Considérant que Monsieur Casagrande a acheté directement à la société Mardesson les tuiles qui en se délitant furent à l'origine des désordres de la toiture.

Considérant que le régime juridique de l'action de Monsieur Casagrande (acheteur ou maître d'ouvrage) contre les Tuileries fabricant d'origine est le même que celui de l'action dont il dispose contre son vendeur direct la société Mardesson.
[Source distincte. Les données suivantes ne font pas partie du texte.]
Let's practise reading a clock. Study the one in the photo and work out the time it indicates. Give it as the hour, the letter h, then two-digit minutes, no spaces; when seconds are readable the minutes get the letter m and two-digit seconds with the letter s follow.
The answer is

Considérant que ce régime est celui de la responsabilité contractuelle trentenaire de droit commun s'il s'agit soit uniquement d'une non conformité au contrat (telle une qualité de tuiles différente de la commande) soit d'une non conformité au contrat à laquelle s'ajoute l'impropriété à l'usage auquel le matériau était contractuellement destiné (telle une qualité de tuile à la fois non conforme à la commande et non adaptée à la construction envisagée) ; (AP 7 février 1986) ;

Considérant que, sauf à transgresser ou à supprimer les règles de l'article 1648 du Code civil (et confondre vice caché de fabrication et défaut de conformité au contrat) ce régime est celui de l'action à bref délai ; lorsqu'il s'agit uniquement d'un vice caché, de fabrication, sans pour autant que le matériau soit autre (en sa nature, ses caractéristiques ou sa catégorie) que celui qui avait été commandé,

Considérant qu'en l'espèce il ressort de l'expertise que les tuiles, gélives comportaient un vice caché de fabrication bien que leur qualité et leur nature aient été celles commandées conformes au contrat ;

Considérant que l'action de Monsieur Casagrande contre la société Mardesson et contre les Tuileries du Bourdonnais pour vice caché des tuiles devait être intentée à bref délai.

Considérant que tel n'a pas été le cas puisque les premiers désordres (objet d'une réclamation écrite de Monsieur Casagrande) sont apparus dès 1979 ; qu'en 1981, Monsieur Casagrande avait été avisé de leur origine par Monsieur Guillemot expert amiable ; que ce n'est qu'en juillet 1986 qu'il a assigné au fond après ordonnance de référé en 1984 ;

Considérant que plusieurs années se sont donc écoulées sans que l'acheteur maître d'ouvrage agisse en justice.

Que son action doit être déclarée tardive à l'encontre de la société Mardesson, de même qu'à l'encontre des Tuileries (en faisant application de l'article 472 alinéa 2 du nouveau Code de procédure civile quant à ces dernières).

Considérant que l'action contre la SMABTP assureur des Etablissements Mardesson est dès lors sans objet.

Considérant que l'équité ne commande pas l'application de l'article 700 du nouveau Code de procédure civile,

Par ces motifs, LA COUR, statuant publiquement, par arrêt réputé contradictoire et en dernier ressort, Confirme le jugement en ce qu'il a dit irrecevable comme tardive l'action de Monsieur Casagrande contre les Etablissement Mardesson. Le réformant pour le surplus ; Dit irrecevable comme nouvelle la demande de Monsieur Casagrande contre la société Sani-Toiture ; Dit irrecevable comme tardive la demande de Monsieur Casagrande contre les Tuileries du Bourdonnais ; Dit en conséquence sans objet la demande de Monsieur Casagrande contre la SMABTP ; Dit n'y avoir lieu d'appliquer l'article 700 du nouveau du Code de procédure civile ; Fait masse des dépens de première instance et d'appel qui seront supporté par Monsieur Casagrande et qui seront recouvrés directement par la SCP lambot-merle, titulaire d'un office d'avoué près la Cour d'Appel de Versailles, conformément aux dispositions de l'article 699 du nouveau Code de procédure civile.